QSD: 2022 war ein blutiges Jahr

Die QSD haben eine Jahresbilanz über die Angriffe der Türkei und des IS auf die Autonomieregion Nord- und Ostsyrien veröffentlicht. 2022 war ein blutiges Jahr: 59 Zivilist:innen und 178 Kämpfer:innen sind ums Leben gekommen.

Das Medienzentrum der Demokratischen Kräfte Syriens (QSD) hat einen Jahresbericht über die Angriffe der Türkei und der Terrormiliz „Islamischer Staat“ (IS) in der Autonomieregion Nord- und Ostsyrien veröffentlicht. Der ausführliche Bericht enthält Statistiken über die Art der Angriffe, die einsetzten Waffengattungen und die Folgen.

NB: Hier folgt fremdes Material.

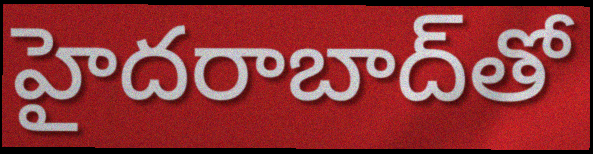
హైదరాబాద్‌తో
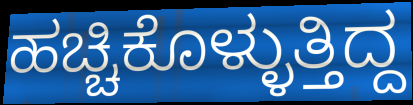
ಹಚ್ಚಿಕೊಳ್ಳುತ್ತಿದ್ದ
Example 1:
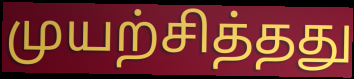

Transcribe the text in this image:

முயற்சித்தது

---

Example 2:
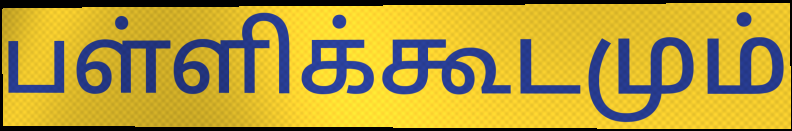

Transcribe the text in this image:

பள்ளிக்கூடமும்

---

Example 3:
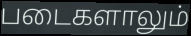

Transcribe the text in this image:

படைகளாலும்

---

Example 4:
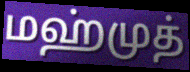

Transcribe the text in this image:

மஹ்முத்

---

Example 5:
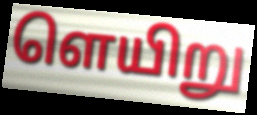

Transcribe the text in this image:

ளெயிறு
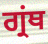
ਗ੍ਰਂਥ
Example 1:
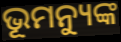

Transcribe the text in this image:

ଭୂମନ୍ୟୁଙ୍କ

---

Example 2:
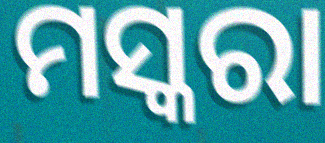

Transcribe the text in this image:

ମସ୍କରା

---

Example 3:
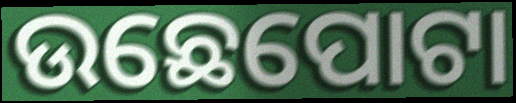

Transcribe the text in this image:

ଉଛେପୋଟା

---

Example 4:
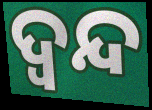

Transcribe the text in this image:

ଦ୍ବନ୍ଦ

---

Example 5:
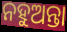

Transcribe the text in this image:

ନହୁଅନ୍ତା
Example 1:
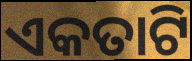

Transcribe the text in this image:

ଏକତାଟି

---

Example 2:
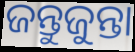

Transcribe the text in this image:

ଜନ୍ତୁଜୁନ୍ତା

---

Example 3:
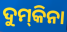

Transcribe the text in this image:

ଦୁମ୍‌କିନା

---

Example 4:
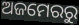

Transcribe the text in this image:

ଅଜମେରରୁ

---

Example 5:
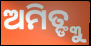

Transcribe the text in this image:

ଅମିତ୍ଙ୍କୁ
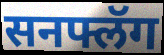
सनफ्लॅग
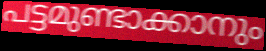
പട്ടമുണ്ടാക്കാനും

Demnach sind 59 Zivilpersonen bei Angriffen des NATO-Staats Türkei getötet worden, darunter zwölf Kinder und fünf Frauen.

Die QSD beobachten einen deutlich Anstieg der türkischen Aggression und damit einhergehend eine Reorganisierung des IS in der Region. 178 Kämpferinnen und Kämpfer des multiethnischen Militärverbands sind gefallen, darunter 95 bei der Abwehr der türkischen Angriffe, 69 im Kampf gegen den IS und 14 durch Verkehrsunfälle und Krankheiten.

Das blutigste Jahr seit der Invasion von 2019

Einleitend heißt es in dem Bericht: „Im Jahr 2022 haben die türkische Besatzungsmacht und ihre Söldner Tausende von Verstößen gegen die Region Nordostsyrien und ihre Bevölkerung begangen. Das Jahr 2022 war das blutigste und für die Bevölkerung materiell und physisch schädlichste Jahr seit der türkischen Invasion der Regionen Girê Spî (Tall Abyad) und Serêkaniyê (Ras al-Ain) im Oktober 2019. Die Besatzungsmacht setzte Kampfflugzeuge, Drohnen, Artillerie und Panzer ein und verursachte große Schäden an wichtiger Infrastruktur, Wohngebieten, Straßen und landwirtschaftlichen Betrieben. Sie drohte offen und deutlich mit einer humanitären Katastrophe, insbesondere angesichts der weit verbreiteten Zerstörung und der anhaltenden Bombardierung der gesamten Region Nordostsyrien.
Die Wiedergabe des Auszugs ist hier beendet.